START Information supplied
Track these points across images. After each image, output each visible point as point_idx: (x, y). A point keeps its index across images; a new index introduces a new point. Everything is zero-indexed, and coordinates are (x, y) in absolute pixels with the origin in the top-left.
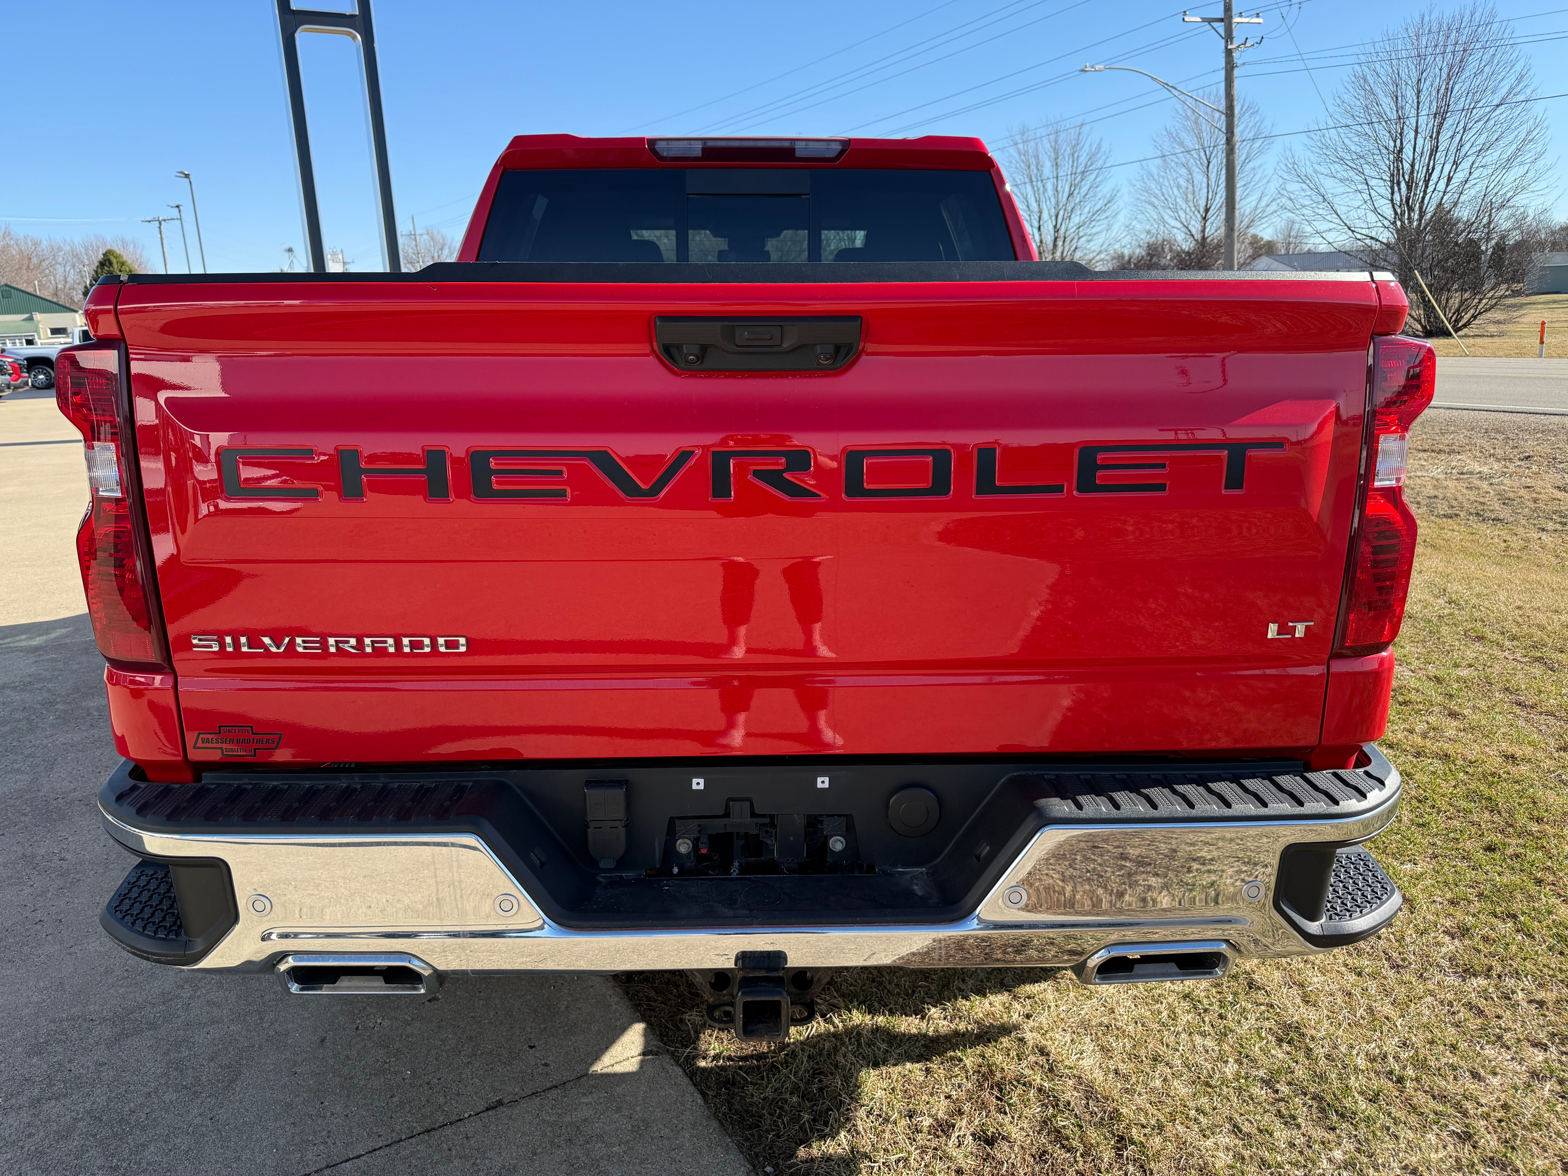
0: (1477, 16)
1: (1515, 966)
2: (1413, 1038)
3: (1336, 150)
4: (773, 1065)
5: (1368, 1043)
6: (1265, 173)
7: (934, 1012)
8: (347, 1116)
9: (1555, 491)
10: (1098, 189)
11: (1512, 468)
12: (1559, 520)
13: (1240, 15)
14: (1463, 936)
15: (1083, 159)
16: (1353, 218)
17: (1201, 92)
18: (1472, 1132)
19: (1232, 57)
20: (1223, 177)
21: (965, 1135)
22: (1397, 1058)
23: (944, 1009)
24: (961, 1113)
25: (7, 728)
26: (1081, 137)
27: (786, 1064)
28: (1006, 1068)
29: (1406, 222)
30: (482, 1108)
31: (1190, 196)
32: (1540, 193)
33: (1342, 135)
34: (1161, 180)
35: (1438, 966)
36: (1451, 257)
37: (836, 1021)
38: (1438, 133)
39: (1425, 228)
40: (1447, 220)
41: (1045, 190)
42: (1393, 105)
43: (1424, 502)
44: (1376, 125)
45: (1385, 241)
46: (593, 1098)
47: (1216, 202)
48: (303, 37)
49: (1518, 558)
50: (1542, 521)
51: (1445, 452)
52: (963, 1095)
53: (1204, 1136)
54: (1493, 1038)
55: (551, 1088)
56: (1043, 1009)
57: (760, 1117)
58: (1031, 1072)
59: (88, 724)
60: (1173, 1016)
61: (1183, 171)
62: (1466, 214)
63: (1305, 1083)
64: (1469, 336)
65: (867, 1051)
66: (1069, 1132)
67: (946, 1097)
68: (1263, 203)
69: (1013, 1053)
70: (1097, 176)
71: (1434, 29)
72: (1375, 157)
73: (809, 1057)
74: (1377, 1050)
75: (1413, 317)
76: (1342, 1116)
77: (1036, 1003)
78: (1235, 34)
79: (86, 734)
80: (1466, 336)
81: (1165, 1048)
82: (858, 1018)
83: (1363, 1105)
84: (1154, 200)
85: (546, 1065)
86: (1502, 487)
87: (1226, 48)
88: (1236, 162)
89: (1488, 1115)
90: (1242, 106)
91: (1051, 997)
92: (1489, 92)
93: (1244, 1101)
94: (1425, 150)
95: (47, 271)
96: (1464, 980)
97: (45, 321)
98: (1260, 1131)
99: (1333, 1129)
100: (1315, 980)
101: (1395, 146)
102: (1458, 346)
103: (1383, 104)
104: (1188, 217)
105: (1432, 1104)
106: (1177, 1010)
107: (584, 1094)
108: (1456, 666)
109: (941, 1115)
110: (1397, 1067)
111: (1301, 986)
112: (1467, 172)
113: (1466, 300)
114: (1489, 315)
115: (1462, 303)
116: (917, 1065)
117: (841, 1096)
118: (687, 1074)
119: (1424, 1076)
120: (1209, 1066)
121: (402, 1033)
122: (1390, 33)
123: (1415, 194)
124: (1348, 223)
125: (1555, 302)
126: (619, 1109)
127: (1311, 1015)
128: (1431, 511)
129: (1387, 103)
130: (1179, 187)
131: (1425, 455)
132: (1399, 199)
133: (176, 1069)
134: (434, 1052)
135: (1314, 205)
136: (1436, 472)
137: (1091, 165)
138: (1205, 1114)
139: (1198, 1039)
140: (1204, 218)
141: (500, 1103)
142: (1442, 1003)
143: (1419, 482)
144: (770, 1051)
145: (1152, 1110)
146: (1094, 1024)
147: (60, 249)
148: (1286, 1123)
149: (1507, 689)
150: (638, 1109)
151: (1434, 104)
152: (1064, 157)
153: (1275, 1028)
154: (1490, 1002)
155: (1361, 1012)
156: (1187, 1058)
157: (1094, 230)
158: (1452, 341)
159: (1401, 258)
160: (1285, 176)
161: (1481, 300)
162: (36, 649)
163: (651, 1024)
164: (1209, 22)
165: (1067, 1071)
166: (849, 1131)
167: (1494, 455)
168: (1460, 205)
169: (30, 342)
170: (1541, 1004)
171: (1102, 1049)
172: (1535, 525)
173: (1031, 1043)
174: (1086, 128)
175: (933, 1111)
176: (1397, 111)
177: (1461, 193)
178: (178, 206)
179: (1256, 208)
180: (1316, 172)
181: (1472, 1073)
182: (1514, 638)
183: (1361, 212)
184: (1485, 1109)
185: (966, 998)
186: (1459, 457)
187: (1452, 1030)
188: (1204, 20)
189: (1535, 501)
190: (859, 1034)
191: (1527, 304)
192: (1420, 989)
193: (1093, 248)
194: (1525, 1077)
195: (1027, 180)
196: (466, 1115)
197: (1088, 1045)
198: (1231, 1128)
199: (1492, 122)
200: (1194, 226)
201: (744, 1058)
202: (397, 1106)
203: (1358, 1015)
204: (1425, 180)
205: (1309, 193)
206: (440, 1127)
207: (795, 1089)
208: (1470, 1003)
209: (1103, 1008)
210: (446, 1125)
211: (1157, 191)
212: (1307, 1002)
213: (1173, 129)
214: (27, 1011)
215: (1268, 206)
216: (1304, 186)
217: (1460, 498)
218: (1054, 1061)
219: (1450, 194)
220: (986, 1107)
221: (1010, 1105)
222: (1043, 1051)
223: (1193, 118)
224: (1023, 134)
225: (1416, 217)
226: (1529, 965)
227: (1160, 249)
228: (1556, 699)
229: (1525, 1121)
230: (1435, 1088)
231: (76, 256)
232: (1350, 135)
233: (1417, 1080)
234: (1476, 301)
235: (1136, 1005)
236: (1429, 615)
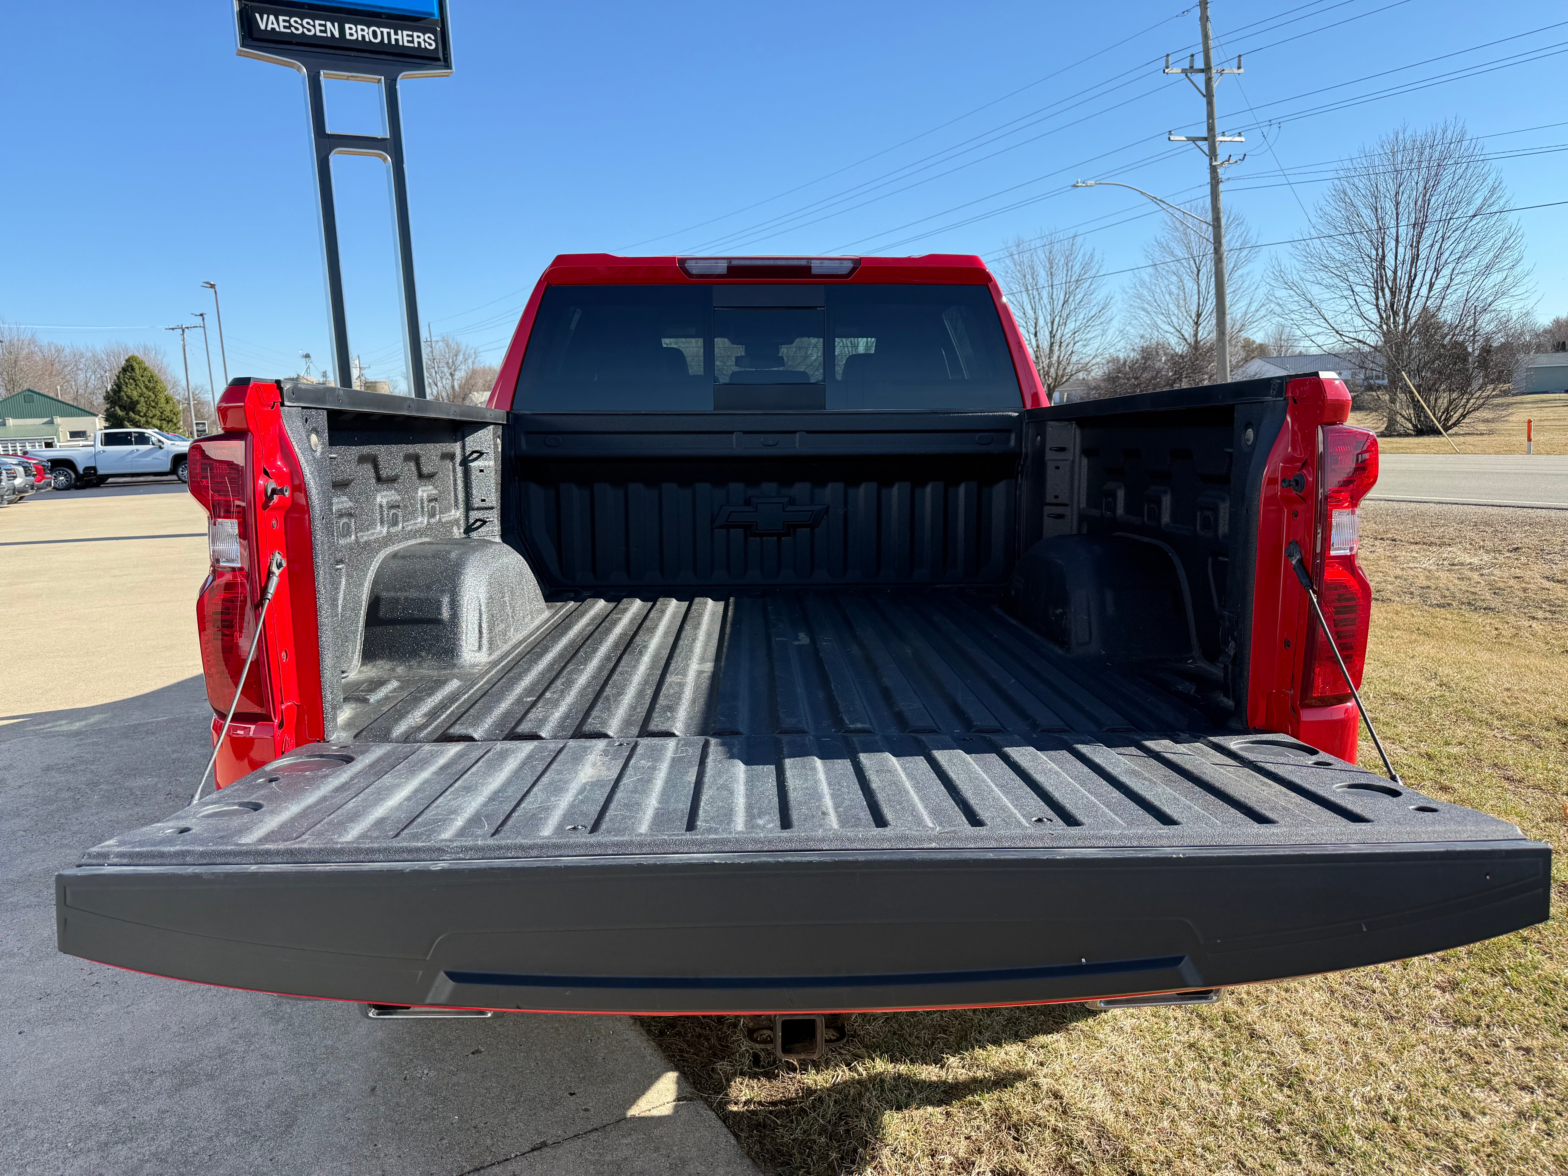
0: (1449, 134)
1: (1503, 1016)
2: (1407, 1082)
3: (1320, 259)
4: (802, 1110)
5: (1364, 1086)
6: (1254, 280)
7: (953, 1061)
8: (399, 1156)
9: (1544, 582)
10: (1093, 296)
11: (1501, 559)
12: (1548, 609)
13: (1223, 134)
14: (1454, 990)
15: (1077, 268)
16: (1340, 322)
17: (1188, 205)
18: (1462, 1165)
19: (1217, 173)
20: (1213, 285)
21: (984, 1172)
22: (1391, 1100)
23: (962, 1059)
24: (980, 1151)
25: (54, 807)
26: (1074, 248)
27: (814, 1107)
28: (1022, 1111)
29: (1392, 326)
30: (527, 1149)
31: (1182, 302)
32: (1520, 297)
33: (1326, 245)
34: (1153, 287)
35: (1430, 1017)
36: (1437, 359)
37: (860, 1069)
38: (1418, 242)
39: (1410, 332)
40: (1431, 324)
41: (1041, 298)
42: (1372, 216)
43: (1417, 592)
44: (1358, 235)
45: (1372, 344)
46: (632, 1139)
47: (1207, 308)
48: (337, 159)
49: (1509, 644)
50: (1532, 609)
51: (1436, 544)
52: (982, 1136)
53: (1210, 1171)
54: (1483, 1082)
55: (592, 1131)
56: (1056, 1057)
57: (791, 1156)
58: (1046, 1114)
59: (132, 802)
60: (1180, 1065)
61: (1174, 279)
62: (1449, 318)
63: (1305, 1123)
64: (1459, 435)
65: (889, 1095)
66: (1082, 1168)
67: (966, 1138)
68: (1253, 309)
69: (1028, 1097)
70: (1091, 284)
71: (1409, 146)
72: (1359, 265)
73: (835, 1101)
74: (1373, 1093)
75: (1403, 416)
76: (1340, 1152)
77: (1049, 1052)
78: (1218, 151)
79: (130, 812)
80: (1456, 434)
81: (1172, 1092)
82: (881, 1066)
83: (1359, 1142)
84: (1146, 306)
85: (586, 1110)
86: (1492, 578)
87: (1211, 164)
88: (1225, 271)
89: (1478, 1151)
90: (1229, 218)
91: (1064, 1047)
92: (1464, 204)
93: (1248, 1140)
94: (1407, 258)
95: (68, 377)
96: (1455, 1029)
97: (65, 424)
98: (1263, 1166)
99: (1332, 1164)
100: (1314, 1030)
101: (1377, 254)
102: (1448, 444)
103: (1363, 215)
104: (1180, 322)
105: (1425, 1141)
106: (1183, 1058)
107: (623, 1136)
108: (1447, 744)
109: (961, 1154)
110: (1391, 1108)
111: (1301, 1035)
112: (1447, 279)
113: (1454, 400)
114: (1477, 414)
115: (1450, 403)
116: (937, 1109)
117: (866, 1136)
118: (720, 1118)
119: (1417, 1116)
120: (1214, 1109)
121: (448, 1083)
122: (1367, 150)
123: (1399, 301)
124: (1335, 327)
125: (1543, 401)
126: (657, 1149)
127: (1310, 1061)
128: (1424, 601)
129: (1367, 214)
130: (1170, 294)
131: (1417, 547)
132: (1383, 304)
133: (235, 1116)
134: (479, 1099)
135: (1302, 310)
136: (1429, 563)
137: (1084, 274)
138: (1211, 1151)
139: (1203, 1085)
140: (1196, 323)
141: (544, 1145)
142: (1434, 1050)
143: (1412, 573)
144: (798, 1097)
145: (1162, 1148)
146: (1104, 1070)
147: (82, 355)
148: (1287, 1160)
149: (1495, 765)
150: (675, 1148)
151: (1413, 215)
152: (1058, 267)
153: (1276, 1074)
154: (1480, 1049)
155: (1356, 1059)
156: (1193, 1101)
157: (1089, 336)
158: (1443, 439)
159: (1389, 361)
160: (1272, 282)
161: (1468, 400)
162: (77, 734)
163: (684, 1073)
164: (1194, 141)
165: (1079, 1113)
166: (875, 1168)
167: (1483, 547)
168: (1443, 310)
169: (49, 445)
170: (1528, 1050)
171: (1113, 1093)
172: (1525, 613)
173: (1045, 1088)
174: (1079, 240)
175: (954, 1150)
176: (1378, 222)
177: (1443, 298)
178: (201, 315)
179: (1246, 313)
180: (1302, 279)
181: (1462, 1113)
182: (1502, 718)
183: (1348, 317)
184: (1475, 1145)
185: (983, 1047)
186: (1449, 549)
187: (1444, 1075)
188: (1189, 139)
189: (1525, 590)
190: (882, 1081)
191: (1515, 403)
192: (1413, 1038)
193: (1089, 352)
194: (1512, 1117)
195: (1023, 289)
196: (513, 1156)
197: (1099, 1090)
198: (1236, 1164)
199: (1469, 232)
200: (1186, 330)
201: (774, 1104)
202: (447, 1147)
203: (1354, 1061)
204: (1408, 286)
205: (1296, 299)
206: (489, 1166)
207: (823, 1131)
208: (1460, 1051)
209: (1113, 1057)
210: (494, 1164)
211: (1149, 298)
212: (1306, 1050)
213: (1162, 240)
214: (89, 1064)
215: (1257, 311)
216: (1292, 293)
217: (1452, 588)
218: (1067, 1104)
219: (1433, 299)
220: (1004, 1146)
221: (1026, 1144)
222: (1057, 1096)
223: (1181, 229)
224: (1018, 246)
225: (1401, 321)
226: (1515, 1015)
227: (1154, 353)
228: (1542, 774)
229: (1512, 1156)
230: (1428, 1126)
231: (99, 363)
232: (1334, 245)
233: (1411, 1119)
234: (1464, 400)
235: (1144, 1054)
236: (1420, 697)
END Information supplied
■ Exercise prompt
Using the entries above, give back exactly the line containing "17: (1201, 92)", the line containing "70: (1097, 176)", and every line between them, and nothing else.

■ The completed task
17: (1201, 92)
18: (1472, 1132)
19: (1232, 57)
20: (1223, 177)
21: (965, 1135)
22: (1397, 1058)
23: (944, 1009)
24: (961, 1113)
25: (7, 728)
26: (1081, 137)
27: (786, 1064)
28: (1006, 1068)
29: (1406, 222)
30: (482, 1108)
31: (1190, 196)
32: (1540, 193)
33: (1342, 135)
34: (1161, 180)
35: (1438, 966)
36: (1451, 257)
37: (836, 1021)
38: (1438, 133)
39: (1425, 228)
40: (1447, 220)
41: (1045, 190)
42: (1393, 105)
43: (1424, 502)
44: (1376, 125)
45: (1385, 241)
46: (593, 1098)
47: (1216, 202)
48: (303, 37)
49: (1518, 558)
50: (1542, 521)
51: (1445, 452)
52: (963, 1095)
53: (1204, 1136)
54: (1493, 1038)
55: (551, 1088)
56: (1043, 1009)
57: (760, 1117)
58: (1031, 1072)
59: (88, 724)
60: (1173, 1016)
61: (1183, 171)
62: (1466, 214)
63: (1305, 1083)
64: (1469, 336)
65: (867, 1051)
66: (1069, 1132)
67: (946, 1097)
68: (1263, 203)
69: (1013, 1053)
70: (1097, 176)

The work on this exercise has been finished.